The rebellious coming-of-age ritual is not for everyone, of course. Though the movie has just one curse word in it, the call-backs are relentless, vulgar, and laden with F-bombs. There was cursing from the very first call-back in the ’70s, but Kathleen Black remembers that in her past, and at other cinemas, the audience was not quite so potty-mouthed. Because of it, she says, she won’t bring her grandkids back to this particular venue. “I just found the level of profanity there a bit excessive,” she says.

“The question of whether we should be more restrained or not allow certain callbacks comes up every few years in casts all over the country,” says Hannah Davis, a Denton Affair cast member who’s attended RockyCon conventions as well as shadow casts in other cities. “Not everyone agrees where the line should be drawn.” Adds Lloyd, “The movie is obviously rated R, so we encourage cursing. One thing we’re trying to phase out are some of the older call-backs that may be offensive to some people.”

The Denton Affair can’t control what guests say and do, but members set the tone. Stricklett remembers the group being more clever and less off-color in the past, “aimed at being more funny than shocking. But the experience is still the same.” For older folks like Black and myself, the language can be tedious, but we understand that Rocky Horror is not about restraint. If cursing up a bawdy storm is the worst thing the kids are up to on a Saturday night, well, things could be worse.

The Denton Affair was started by Tony Wright, an elusive fellow who mustered the courage to stand in front of a screening and mouth the opening song—likely at a now-defunct downtown cinema or the 20th Century in Oakley, where the movie unspooled before coming to roost at the Esquire in 1998. “People were bringing props and costumes to me and I would do the show,” Wright says in The Denton Affair Celebrates 40 Years, a short documentary by Alm-Basu. “And it’s like, ‘If you can bring props, you can do the show, too.’ ” A volunteer joined Wright, playing the female roles to his male roles, and the act grew from there.
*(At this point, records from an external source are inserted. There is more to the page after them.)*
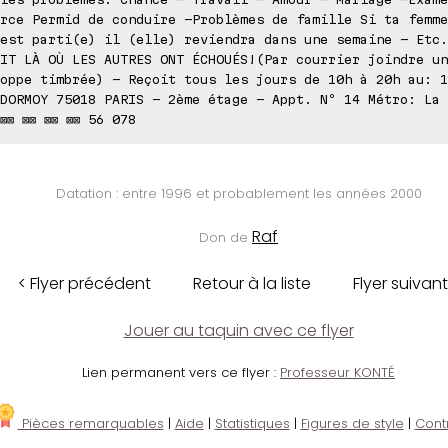
rce Permid de conduire -Problèmes de famille Si ta femme
est parti(e) il (elle) reviendra dans une semaine - Etc.
IT LÀ OÙ LES AUTRES ONT ÉCHOUÉS!(Par courrier joindre un
oppe timbrée) - Reçoit tous les jours de 10h à 20h au: 1
DORMOY 75018 PARIS - 2ème étage - Appt. Nº 14 Métro: La 
⊠⊠ ⊠⊠ ⊠⊠ ⊠⊠ 56 078
Datation : entre 1996 et probablement les années 2000
Raf
Don de
< Flyer précédent
Retour à la liste
Flyer suivant
Jouer au taquin avec ce flyer
Lien permanent vers ce flyer :
Professeur KONTÉ
Pièces remarquables
|
Aide
|
Statistiques
|
Figures de style
|
Cont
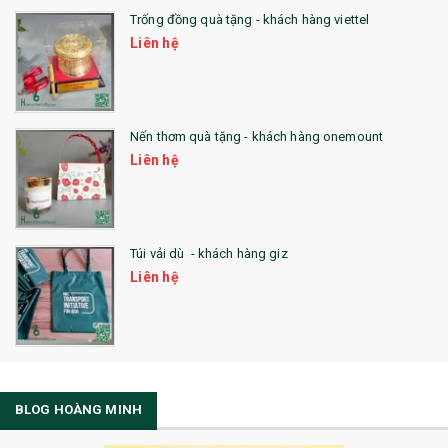
Trống đồng quà tặng - khách hàng viettel
Liên hệ
Nến thơm quà tặng - khách hàng onemount
Liên hệ
Túi vải dù - khách hàng giz
Liên hệ
BLOG HOÀNG MINH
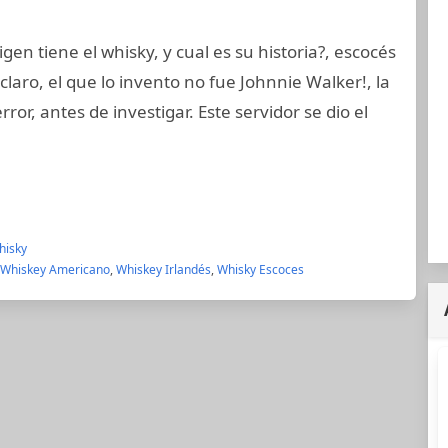
en tiene el whisky, y cual es su historia?, escocés
claro, el que lo invento no fue Johnnie Walker!, la
or, antes de investigar. Este servidor se dio el
hisky
Whiskey Americano
,
Whiskey Irlandés
,
Whisky Escoces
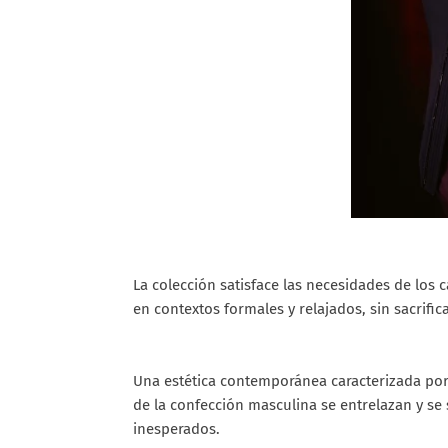
La colección satisface las necesidades de los 
en contextos formales y relajados, sin sacrificar
Una estética contemporánea caracterizada por l
de la confección masculina se entrelazan y s
inesperados.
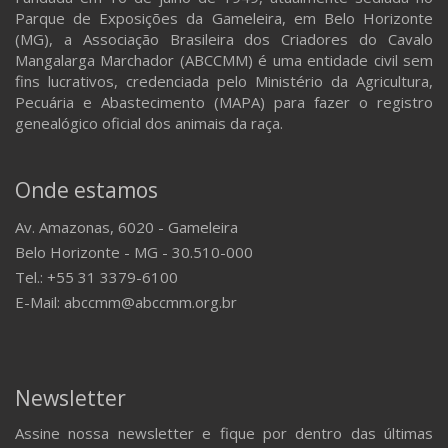
Parque de Exposições da Gameleira, em Belo Horizonte
(MG), a Associação Brasileira dos Criadores do Cavalo
Mangalarga Marchador (ABCCMM) é uma entidade civil sem
fins lucrativos, credenciada pelo Ministério da Agricultura,
Pecuária e Abastecimento (MAPA) para fazer o registro
genealógico oficial dos animais da raça.
Onde estamos
Av. Amazonas, 6020 - Gameleira
Belo Horizonte - MG - 30.510-000
Tel.: +55 31 3379-6100
E-Mail: abccmm@abccmm.org.br
Newsletter
Assine nossa newsletter e fique por dentro das últimas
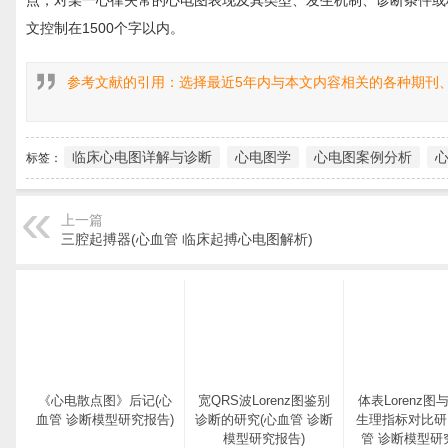
点，对某一心律失常的心电图表现及其类型、发生机制、诊断条件或
文控制在1500个字以内。
参考文献的引用：选择最近5年内与本文内容相关的各种期刊
临床心电图详解与诊断
心电图学
心电图案例分析
标签：
上一篇
三腔起搏器(心血管 临床起搏心电图解析)
《心电散点图》后记(心
宽QRS波Lorenz图鉴别
体表Lorenz图
血管 诊断模型研究报告)
诊断的研究(心血管 诊断
生理指标对比研
模型研究报告)
管 诊断模型研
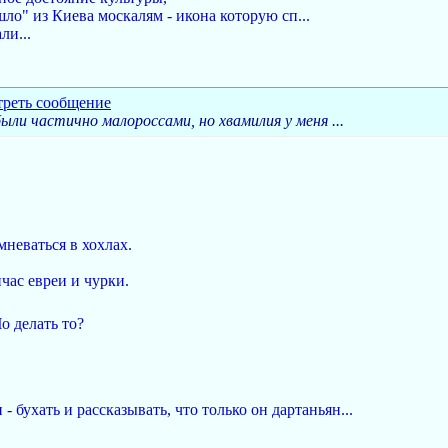
шло" из Киева москалям - икона которую сп...
ли...
ли частично малороссами, но хвамилия у меня ...
мневаться в хохлах.
ас евреи и чурки.
о делать то?
- бухать и рассказывать, что только он дартаньян...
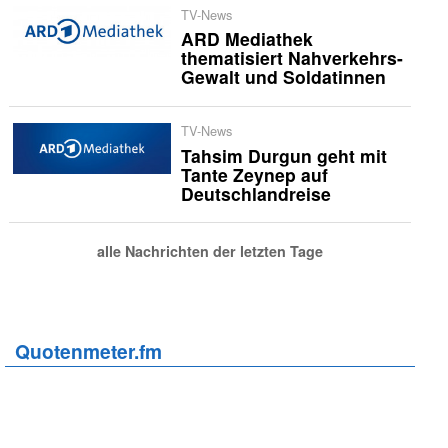
TV-News
ARD Mediathek
thematisiert Nahverkehrs-
Gewalt und Soldatinnen
TV-News
Tahsim Durgun geht mit
Tante Zeynep auf
Deutschlandreise
alle Nachrichten der letzten Tage
Quotenmeter.fm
The Denton Affair took its name from a dossier that a criminologist character reads from in the movie.

The Esquire maintains a laissez-faire relationship with The Denton Affair, neither paying the group nor charging them for admission. “It’s a good community,” says Julianne Reisenfeld, vice president of operations for Theatre Management Corporation, which manages the Esquire. “They bring the fun.” The shadow cast has helped keep turnout high for close to 600 total shows so far, with ticket sales at a level the cinema typically sees for mainstream films rather than the spottier attendance for independent/art-house movies.

It’s past 2 a.m. when the credits roll. Shadow cast members take their bows as their counterparts’ names appear onscreen. Alm-Basu announces that interested parties can learn more about The Denton Affair online or by speaking to a cast member. But for now, the cast is sweaty and exhausted. “Get the f— out!” they shout to us.

Kathleen Black and crew make their way back out into the still-warm evening. “Loved it!” Katie and Ally say together. Kathleen beams. Her birthday was a complete blast. “I will take them again,” she vows. Before the family boards its minivan to make the journey back to Butler, singing along to the soundtrack on the way, the sexagenarian adds, “We hope we get a chance to see it with my mom.”